The only classic sneakers are Chuck Taylors or Rod Lavers, neither cost $95. Esquire's target market is multi-millionaire homosexual men apparently, try wearing those bucks to work someday and see what the punchlines are.
Courteney Cox sure does have a lot of demands for a chick that has banged Michael J. Fox and David Arquette. Who the hell is going to be next on her resume? DLamp?
Posts: 368 Rank: 26 Joined:
2/21/2007
Location:
Philadelphia, PA
Posted: 3/23/2007 9:18:20 AM
You know what that looks like when your shift key isn't on the whole time?
$725.
$725 fu#$%^ing dollars for shoes?!!??!?!? Are you fucking kidding me?
Great article.

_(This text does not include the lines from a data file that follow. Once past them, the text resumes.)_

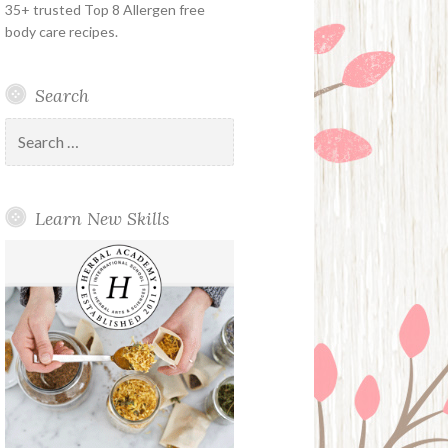
35+ trusted Top 8 Allergen free
body care recipes.
Search
Search
for:
Learn New Skills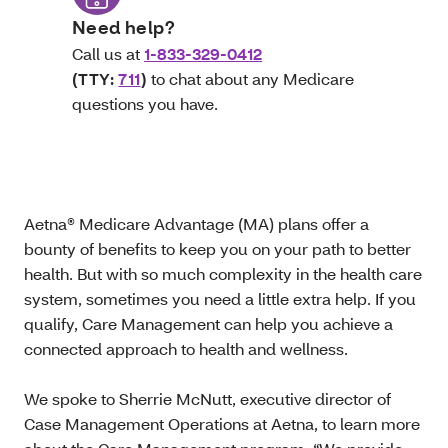
Need help?
Call us at
1-833-329-0412
(TTY:
711
)
to chat about any Medicare
questions you have.
Aetna® Medicare Advantage (MA) plans offer a
bounty of benefits to keep you on your path to better
health. But with so much complexity in the health care
system, sometimes you need a little extra help. If you
qualify, Care Management can help you achieve a
connected approach to health and wellness.
We spoke to Sherrie McNutt, executive director of
Case Management Operations at Aetna, to learn more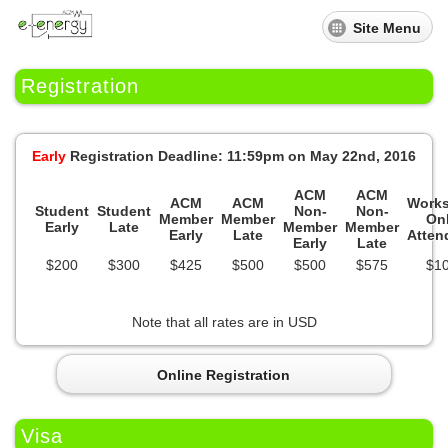
Site Menu
Registration
Early
Registration Deadline: 11:59pm on May 22nd, 2016
ACM
ACM
ACM
ACM
Work
Student
Student
Non-
Non-
Member
Member
On
Early
Late
Member
Member
Early
Late
Atten
Early
Late
$200
$300
$425
$500
$500
$575
$1
Note that all rates are in USD
Online Registration
Visa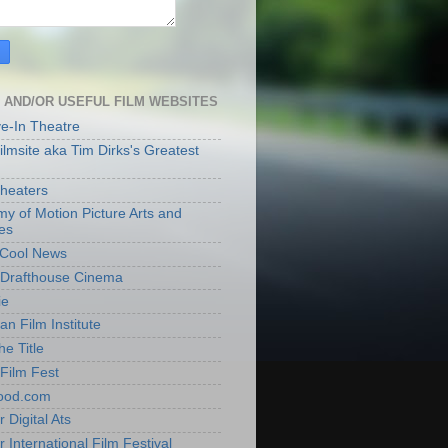
 AND/OR USEFUL FILM WEBSITES
ve-In Theatre
lmsite aka Tim Dirks's Greatest
heaters
y of Motion Picture Arts and
es
t Cool News
Drafthouse Cinema
ie
an Film Institute
he Title
Film Fest
ood.com
 Digital Ats
 International Film Festival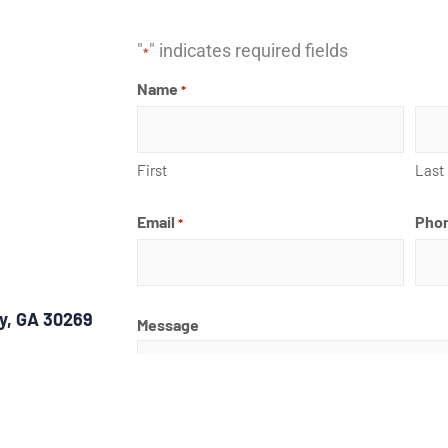
"
" indicates required fields
*
Name
*
First
Last
Email
Pho
*
ty, GA 30269
Message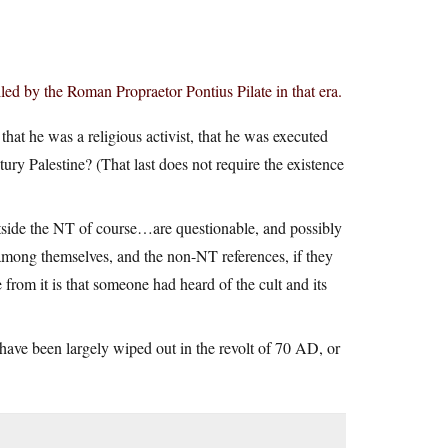
lled by the Roman Propraetor Pontius Pilate in that era.
hat he was a religious activist, that he was executed
ntury Palestine? (That last does not require the existence
utside the NT of course…are questionable, and possibly
 among themselves, and the non-NT references, if they
e from it is that someone had heard of the cult and its
d have been largely wiped out in the revolt of 70 AD, or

It's about time someone kicked Courtney Cox to the curb, and you're the perfect man to do it, Mr. DeMarco. David Arquette can suck my balls.
yep, keep em coming Charlie. I hate these magazines, and I'm not going to shave/wax/tweez my fucking chest hair/balls/taint/ass because Esquire says I should.

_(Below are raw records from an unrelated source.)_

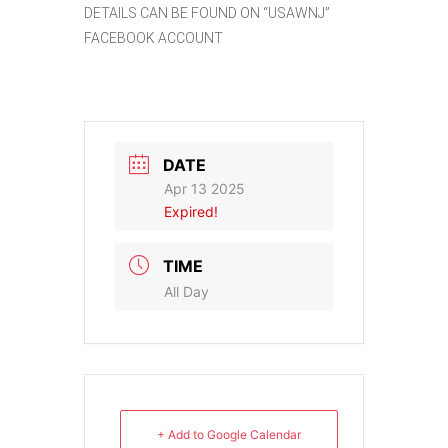
DETAILS CAN BE FOUND ON “USAWNJ”
FACEBOOK ACCOUNT
DATE
Apr 13 2025
Expired!
TIME
All Day
+ Add to Google Calendar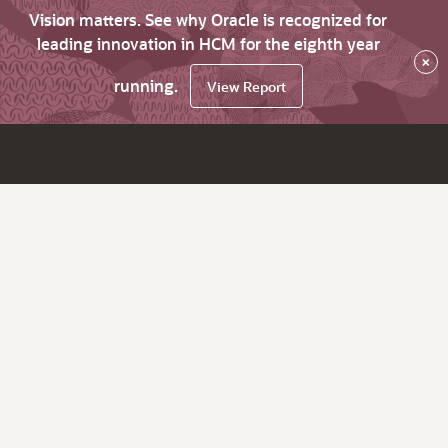
Vision matters. See why Oracle is recognized for
leading innovation in HCM for the eighth year
×
running.
View Report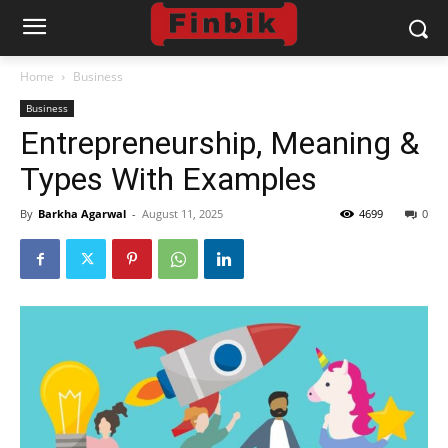
Home
Business
Business
Entrepreneurship, Meaning &
Types With Examples
By
Barkha Agarwal
-
August 11, 2025
4699
0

If fucking Magnum PI rocks it chest pubes out, then by God, so should we!
I guess Charlie didnt think that anyone else could go head to head with Napalm, sustain over a 4 rating AND get a comments section. You sir are a pioneer. As far as mowing the lawn shoes I choose old softball cleats to help out with the hills.
Side note: if your slippers are nice enough you may get away with wearing them as your "nice brown shoes"
I was among those missing the left in the left-right rage combo, but this (almost) makes up for it.
Anyone remember when Courtney Cox had a great rack? I do. Fuckin' Hollywood and their anorexia craze. Back in the Lauren the Psych Student days, a guy could almost get away with saying, "Wow - look at Cox. I'm liking Cox. I want Cox all over me. Give me some Cox!"
Now you would sound like DLamp after too many champagne cocktails.
Posts: 3005 Rank: 6 Joined:
12/7/2006
Location:
New York, NY
Posted: 3/23/2007 9:59:56 AM
I mean, why should men have any say in the appearance of women's pubic hair? It's not like we're the ones that have to look at it or stick our face, hands and dick in there...really, why woud it matter to us what it looks like?
Posts: 1476 Rank: 17 Joined:
12/7/2006
Location:
savannah, GA
Posted: 3/23/2007 10:03:17 AM
this was fanfreakintastic. i tried to buy nice shoes once, but i took this girl out into the woods so we could fuck at a haunted house, and i stepped in some mud. never again. if shoes cost more than $50 and don't serve a specific purpose, fuck 'em. i feel the same way about paying for sex, and buying presents. charlie, let's get stonned and do a report on baja! whadaya say?